ME: *introducing date to my parents* It’s some kind of desert raisin.
Me: I’m gluten free and lactose intolerant
Them: so what do you eat?
Me: mostly cheese.
“I need a timing belt & power steering for my life” I say to my new bros, using the only 2 car-terms I know in a single testosterone bullet.
Been yelling just awful things at people, trying to improve my chef skills.
Friday, Friday, all gonna die next Friday. Everybody’s gettin’ ready for the world’s end. Gotta make My mind up: Which souls should I take?
Lord, grant me the serenity to accept the terms and conditions I do not read.
Petition to allow customer service employees to fight at least one customer per day.

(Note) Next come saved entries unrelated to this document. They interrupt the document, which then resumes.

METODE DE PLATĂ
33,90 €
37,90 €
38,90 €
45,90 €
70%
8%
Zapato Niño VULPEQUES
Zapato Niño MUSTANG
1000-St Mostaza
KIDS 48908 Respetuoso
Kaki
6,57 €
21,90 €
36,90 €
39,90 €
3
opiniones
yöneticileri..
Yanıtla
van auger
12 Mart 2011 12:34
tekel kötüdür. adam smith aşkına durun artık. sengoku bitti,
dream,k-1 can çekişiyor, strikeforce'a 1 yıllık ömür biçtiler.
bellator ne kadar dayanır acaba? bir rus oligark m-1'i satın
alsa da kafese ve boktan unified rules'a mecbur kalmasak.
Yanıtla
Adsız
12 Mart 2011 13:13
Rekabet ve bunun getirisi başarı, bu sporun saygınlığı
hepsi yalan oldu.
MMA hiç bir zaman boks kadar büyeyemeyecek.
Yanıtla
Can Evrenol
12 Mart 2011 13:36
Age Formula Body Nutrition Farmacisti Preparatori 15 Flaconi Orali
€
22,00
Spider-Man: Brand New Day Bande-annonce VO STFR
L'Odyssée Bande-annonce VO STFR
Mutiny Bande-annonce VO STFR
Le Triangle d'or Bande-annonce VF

Columbus has to be the worst guy to go to the mat for. The guy took notes the whole time & all of them are like “they were friendly so I killed them” & “note: we should do slavery here” and everyone else’s notes are like “I am trapped on a boat with a murderer”
When I was just a little girl, I asked my mother what will I be. Will I be pretty, will I be rich? Here’s what she said to me:
GO TO SLEEP.
*curtsying before the royal duck court*
M’allard!
If pigs do eventually fly I bet they’ll take off from airporks.